First time access torch.tensor too slow (strange thing)

Update : My question was too long, so I was finding a way to explain it shortly:D, ty for accept my question

Hi, I was training my model but I noticed something strange, I rewrited my code for easy look, look at these code below :

matched = torch.LongTensor(8732).to("cuda")
for epoch in range(config.start_epoch, config.end_epoch):
    for imgs, targets in dataloader:
        
        imgs = imgs.to(config.device)
        targets = [target.to(config.device) for target in targets]

        with torch.set_grad_enabled(False):
            loc, conf = net(imgs)  

            for i in range(5):
                t = time.time()
                matched[0] = -1
                print(time.time() - t)

        print("finished 1 iteration!")

I created matched tensor and pass image into my neural network, after that, I measure how much time it take to assign just 1 element in matched :

finished 1 iteration!
0.20601940155029297
0.0
0.0
0.0
0.006075859069824219
finished 1 iteration!
0.21062469482421875
0.0
0.0
0.0
0.0
finished 1 iteration!

You can see that the first time I assign matched[0] take so much time, but when I don’t pass images into neural network, it take fewer time :

matched = torch.LongTensor(8732).to("cuda")
for epoch in range(config.start_epoch, config.end_epoch):
    for imgs, targets in dataloader:
        
        imgs = imgs.to(config.device)
        targets = [target.to(config.device) for target in targets]

        with torch.set_grad_enabled(False):
            #loc, conf = net(imgs)  not pass images in to network

            for i in range(5):
                t = time.time()
                matched[0] = -1
                print(time.time() - t)

        print("finished 1 iteration!")
   

the result is :

0.0
0.0
0.0010001659393310547
0.0
0.0
finished 1 iteration!
0.0
0.0
0.0
0.0
0.0
finished 1 iteration!

I don’t understand why, please let me know the reason

// config.device = “cuda” in my code

CUDA operations are executed asynchronously so you would need to synchronize the code via torch.cuda.synchronize() before starting and stopping the timers. Otherwise you would measure the dispatching, kernel launches, and implicit synchronizations in your code.

2 Likes

It has been very helpful to me, thank you

▶ _Provided records_:
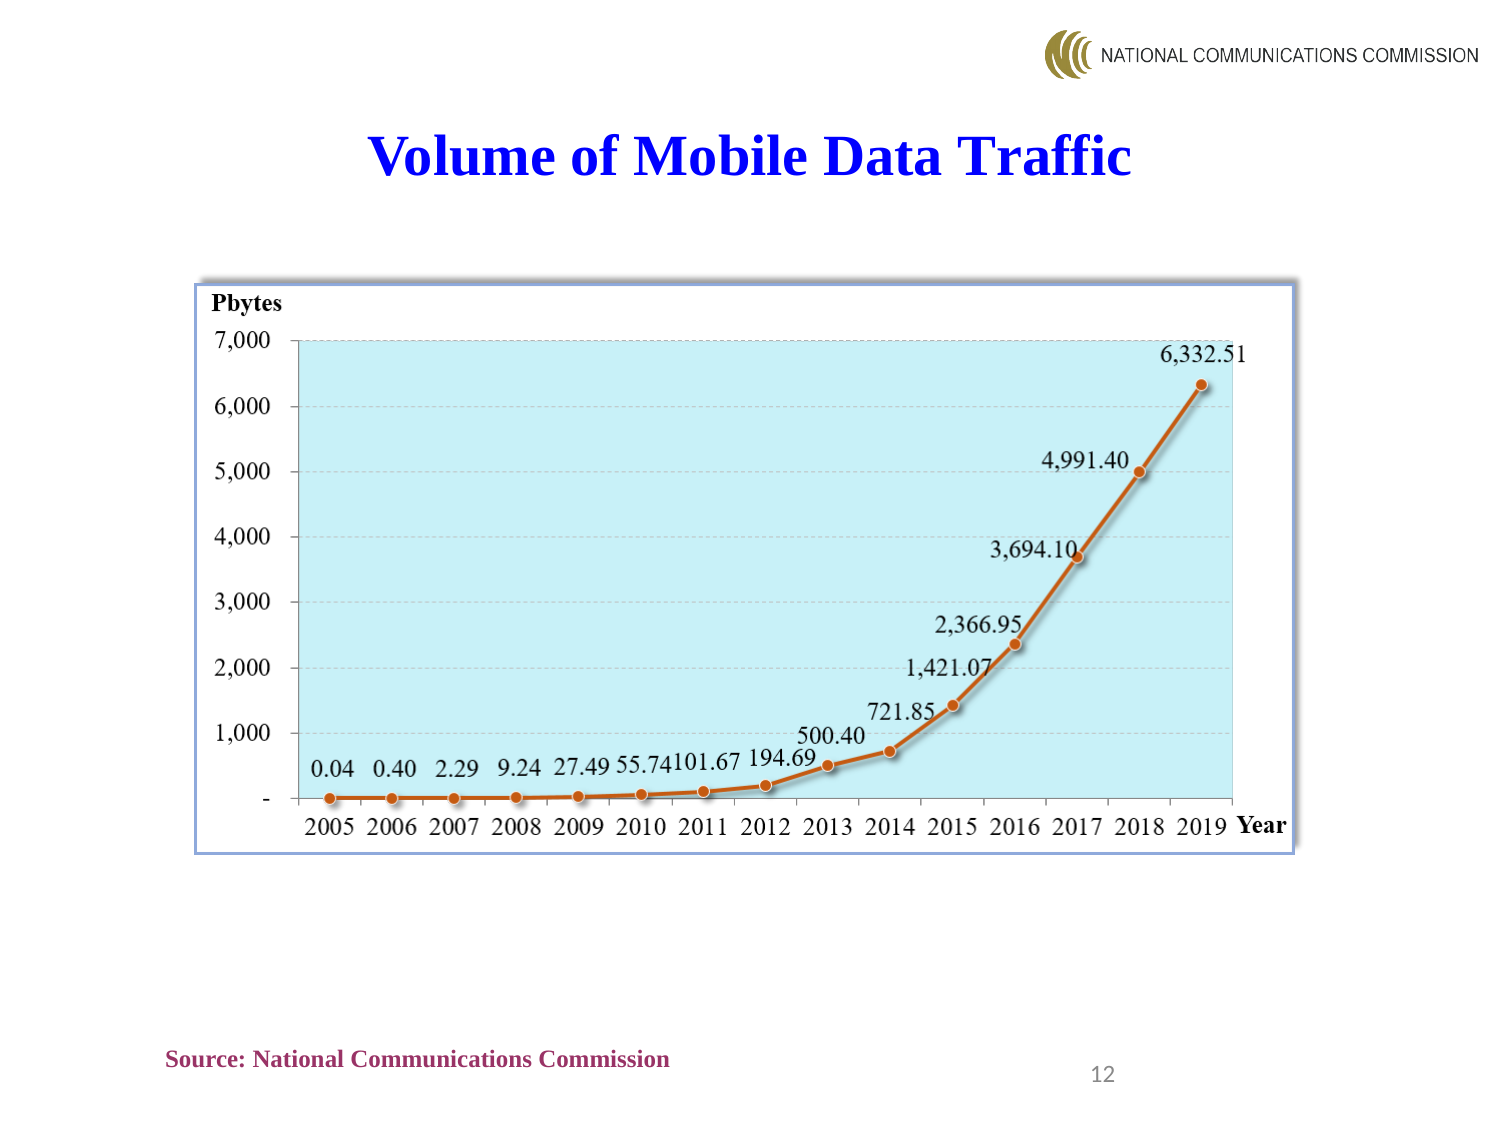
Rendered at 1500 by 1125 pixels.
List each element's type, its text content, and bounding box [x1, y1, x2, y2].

text_box Volume of Mobile Data Traffic [0, 90, 1500, 216]
picture [192, 269, 1308, 856]
text_box [1074, 1042, 1426, 1103]
text_box Source: National Communications Commission [0, 1035, 703, 1081]
picture [1045, 30, 1479, 79]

▶ _What you have to do_:
In the thread about slow first tensor access, which function does the reply say to call before starting and stopping the timers?

▶ _Full response_:
torch.cuda.synchronize()